Ascend 310 AI Processor Cannot Be Started Properly
This section applies only to NPU 20.2.X or later.
You can check the NPU version from the driver package name. For example, if the driver package name is A300-3000-NPU_Driver-20.0.0-ARM64-Ubuntu18.04.run, the NPU version is 20.0.0.
Symptom
The Ascend 310 AI Processor cannot be started properly, and the system log records "dev id 0, The address does not comply with the NVMe protocol(must be aligned with 4KB)."
Possible Cause
The address allocated to the host kernel interface dma_alloc_coherent for the NVMe protocol does not meet the 4K alignment requirement.
According to the description in the kernel DMA interface document, the cost of using consistent memory on most platforms is high. Generally, the minimum allocation length is one page.
Using Consistent DMA mappings ============================= To allocate and map large (PAGE_SIZE or so) consistent DMA regions, you should do:: dma_addr_t dma_handle; cpu_addr = dma_alloc_coherent(dev, size, &dma_handle, gfp); where device is a ``struct device *``. This may be called in interrupt context with the GFP_ATOMIC flag. Size is the length of the region you want to allocate, in bytes. This routine will allocate RAM for that region, so it acts similarly to __get_free_pages() (but takes size instead of a page order). If your driver needs regions sized smaller than a page, you may prefer using the dma_pool interface, described below. The consistent DMA mapping interfaces, will by default return a DMA address which is 32-bit addressable. Even if the device indicates (via the DMA mask) that it may address the upper 32-bits, consistent allocation will only return > 32-bit addresses for DMA if the consistent DMA mask has been explicitly changed via dma_set_coherent_mask(). This is true of the dma_pool interface as well. dma_alloc_coherent() returns two values: the virtual address which you can use to access it from the CPU and dma_handle which you pass to the card. The CPU virtual address and the DMA address are both guaranteed to be aligned to the smallest PAGE_SIZE order which is greater than or equal to the requested size. This invariant exists (for example) to guarantee that if you allocate a chunk which is smaller than or equal to 64 kilobytes, the extent of the buffer you receive will not cross a 64K boundary.
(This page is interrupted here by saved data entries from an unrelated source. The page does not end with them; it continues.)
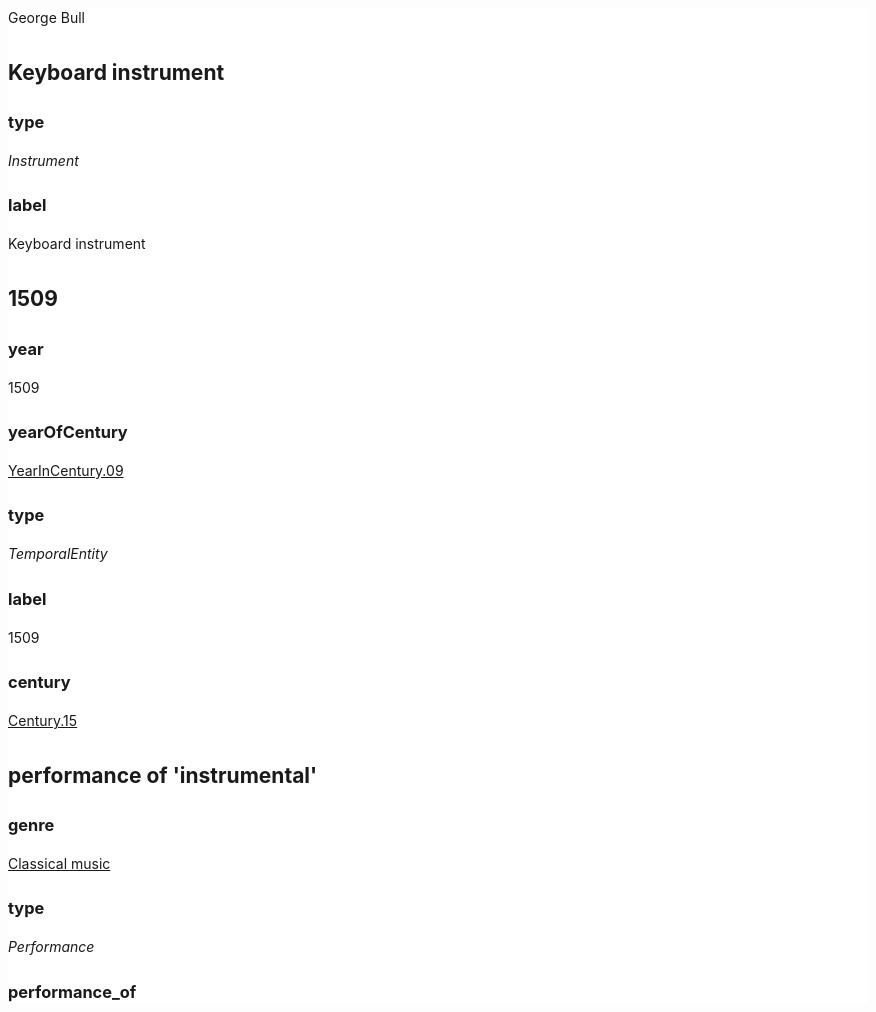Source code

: George Bull

## Keyboard instrument

### type


*Instrument*

### label


Keyboard instrument

## 1509

### year


1509

### yearOfCentury


[YearInCentury.09](#YearInCentury.09)

### type


*TemporalEntity*

### label


1509

### century


[Century.15](#Century.15)

## performance of 'instrumental'

### genre


[Classical music](#Classical-music)

### type


*Performance*

### performance_of
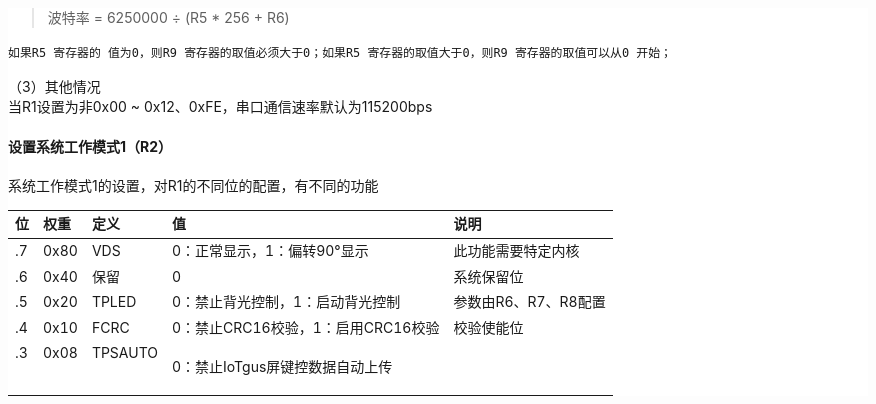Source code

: > 波特率 = 6250000 ÷ \(R5 \* 256 + R6\)

`如果R5 寄存器的 值为0，则R9 寄存器的取值必须大于0；如果R5 寄存器的取值大于0，则R9 寄存器的取值可以从0 开始；`

（3）其他情况  
当R1设置为非0x00 ~ 0x12、0xFE，串口通信速率默认为115200bps

#### 设置系统工作模式1（R2）

系统工作模式1的设置，对R1的不同位的配置，有不同的功能

<table>
  <thead>
    <tr>
      <th style="text-align:left">&#x4F4D;</th>
      <th style="text-align:left">&#x6743;&#x91CD;</th>
      <th style="text-align:left">&#x5B9A;&#x4E49;</th>
      <th style="text-align:left">&#x503C;</th>
      <th style="text-align:left">&#x8BF4;&#x660E;</th>
    </tr>
  </thead>
  <tbody>
    <tr>
      <td style="text-align:left">.7</td>
      <td style="text-align:left">0x80</td>
      <td style="text-align:left">VDS</td>
      <td style="text-align:left">0&#xFF1A;&#x6B63;&#x5E38;&#x663E;&#x793A;&#xFF0C;1&#xFF1A;&#x504F;&#x8F6C;90&#xB0;&#x663E;&#x793A;</td>
      <td
      style="text-align:left">&#x6B64;&#x529F;&#x80FD;&#x9700;&#x8981;&#x7279;&#x5B9A;&#x5185;&#x6838;</td>
    </tr>
    <tr>
      <td style="text-align:left">.6</td>
      <td style="text-align:left">0x40</td>
      <td style="text-align:left">&#x4FDD;&#x7559;</td>
      <td style="text-align:left">0</td>
      <td style="text-align:left">&#x7CFB;&#x7EDF;&#x4FDD;&#x7559;&#x4F4D;</td>
    </tr>
    <tr>
      <td style="text-align:left">.5</td>
      <td style="text-align:left">0x20</td>
      <td style="text-align:left">TPLED</td>
      <td style="text-align:left">0&#xFF1A;&#x7981;&#x6B62;&#x80CC;&#x5149;&#x63A7;&#x5236;&#xFF0C;1&#xFF1A;&#x542F;&#x52A8;&#x80CC;&#x5149;&#x63A7;&#x5236;</td>
      <td
      style="text-align:left">&#x53C2;&#x6570;&#x7531;R6&#x3001;R7&#x3001;R8&#x914D;&#x7F6E;</td>
    </tr>
    <tr>
      <td style="text-align:left">.4</td>
      <td style="text-align:left">0x10</td>
      <td style="text-align:left">FCRC</td>
      <td style="text-align:left">0&#xFF1A;&#x7981;&#x6B62;CRC16&#x6821;&#x9A8C;&#xFF0C;1&#xFF1A;&#x542F;&#x7528;CRC16&#x6821;&#x9A8C;</td>
      <td
      style="text-align:left">&#x6821;&#x9A8C;&#x4F7F;&#x80FD;&#x4F4D;</td>
    </tr>
    <tr>
      <td style="text-align:left">.3</td>
      <td style="text-align:left">0x08</td>
      <td style="text-align:left">TPSAUTO</td>
      <td style="text-align:left">
        <p>0&#xFF1A;&#x7981;&#x6B62;IoTgus&#x5C4F;&#x952E;&#x63A7;&#x6570;&#x636E;&#x81EA;&#x52A8;&#x4E0A;&#x4F20;</p>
The possible causes of 4K alignment failures are as follows:
- The value of PAGESIZE in the user kernel is less than 4096 bytes.
- The implementation of dma_alloc_coherent is different from that in the Linux community.
Solution
- Run the following command to query the value of PAGESIZE:getconf PAGESIZE
4096
- If the value of PAGESIZE is less than 4096 bytes, modify the host kernel or change the value of PAGESIZE.
- If the value of PAGESIZE is greater than 4096 bytes, check the consistency memory application mode of the host kernel interface dma_alloc_coherent and ensure that the applied address is 4K aligned.